Personal details
- Born: Bulle, Switzerland
- Party: SVP (2003-2009) Conservative Democratic Party
- Profession: Politician

Military service
- Branch/service: Swiss Army
- Rank: Military Instructor

= Daniel Streich =

Swiss military instructor

Daniel Streich (born in Bulle, Canton of Fribourg) is a Swiss military instructor, community council member and a former member of Swiss People's Party. A Protestant who converted to Catholicism and then to Islam, Streich left the Swiss People's Party over the campaign for the national ban on the construction of new minarets.

== Biography ==
Streich was a founding member and president of the Gruyères section of the party from 2003 to 2007. He converted to Islam from Catholicism in 2005. He explained that Islam offered him "logical answers to important life questions". He then resigned from his presidency in June 2007 citing his discomfort with certain "extremist" positions of the party, especially the campaign to ban nationwide the construction of new minarets.

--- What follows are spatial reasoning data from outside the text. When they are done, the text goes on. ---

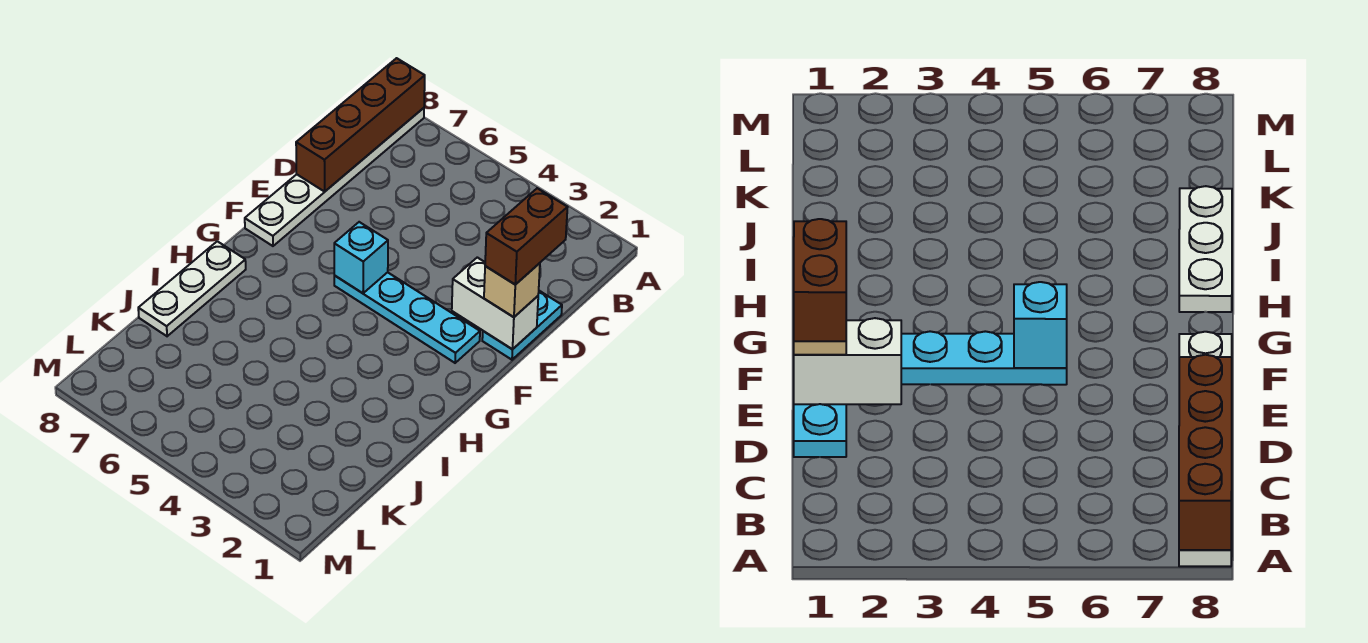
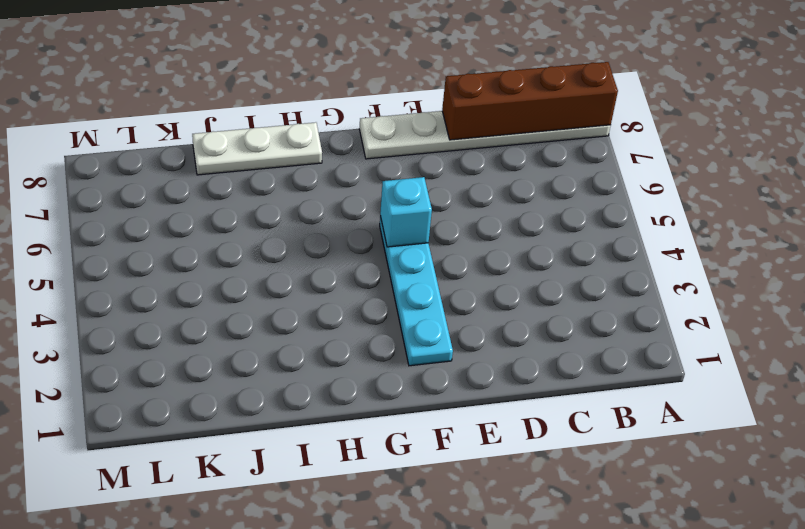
none -> cyan plate D1:E1 level 1
none -> white brick E1:E2 level 2

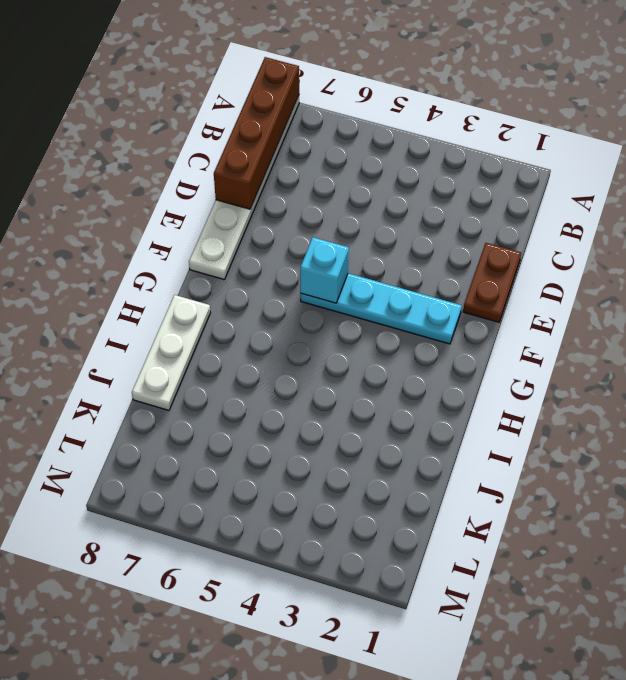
brown plate D1:E1 level 1 -> cyan plate D1:E1 level 1
none -> white brick E1:E2 level 2
none -> tan brick E1 level 3

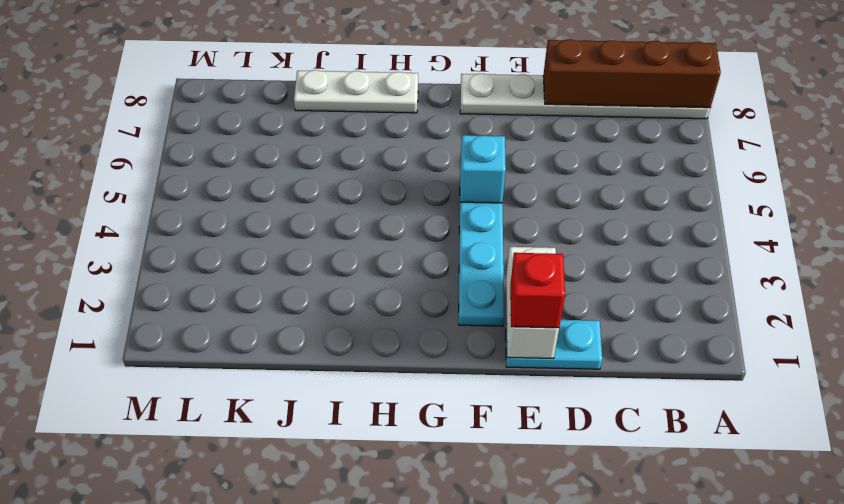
red brick E1 level 3 -> tan brick E1 level 3
none -> brown brick D1:E1 level 4

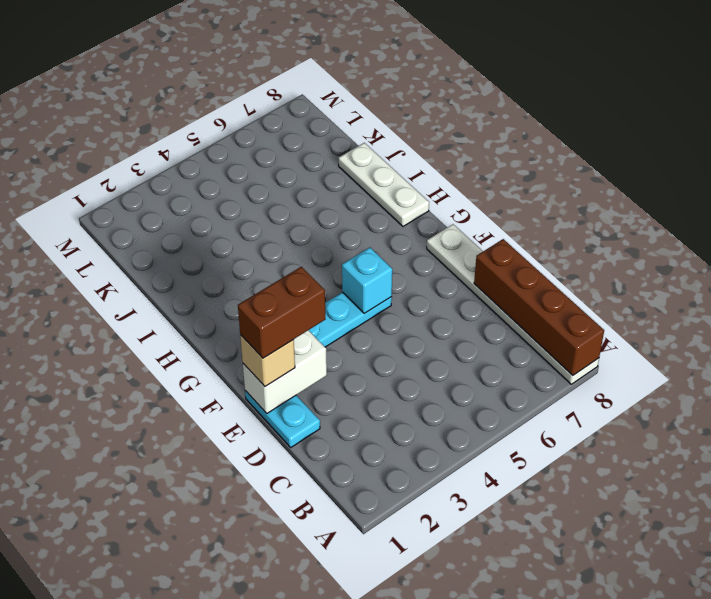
brown brick E1:E2 level 4 -> brown brick D1:E1 level 4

While Streich in 2007 stated that he had "many Muslim friends" he did not make public his personal conversion to Islam until early November 2009, when he left the Swiss People's Party in protest against their campaign for the impending referendum of 29 November 2009. He then participated in setting up the Conservative Democratic Party cantonal section.

Streich's case was reported by the Swiss daily newspaper 20 Minuten on 23 November, during the week preceding the referendum and the story was picked up by the tabloid newspaper Blick on the following day.

Streich's story first appeared in English in Tikkun Daily on 4 December 2009, as part of the international coverage on the referendum outcome. An embellished version of the story appeared on the website of Pakistani newspaper The Nation on 30 January 2010. It depicted Streich as a major Swiss politician who had been actively involved in anti-Muslim propaganda, had suddenly seen the error of his "evil ways" and then converted to Islam. The report even made Streich "the first man who had launched a drive for imposition of ban on mosques minarets", claiming that "Streich's conversion to Islam has created furore in Swiss politics, besides causing a tremor for those who supported ban on construction of mosques minarets" and that he "is ashamed of his doings now and desires to construct the most beautiful mosque of Europe in Switzerland", while Streich in fact never had campaigned against mosques or Islam, and also never revealed any intention of building a mosque.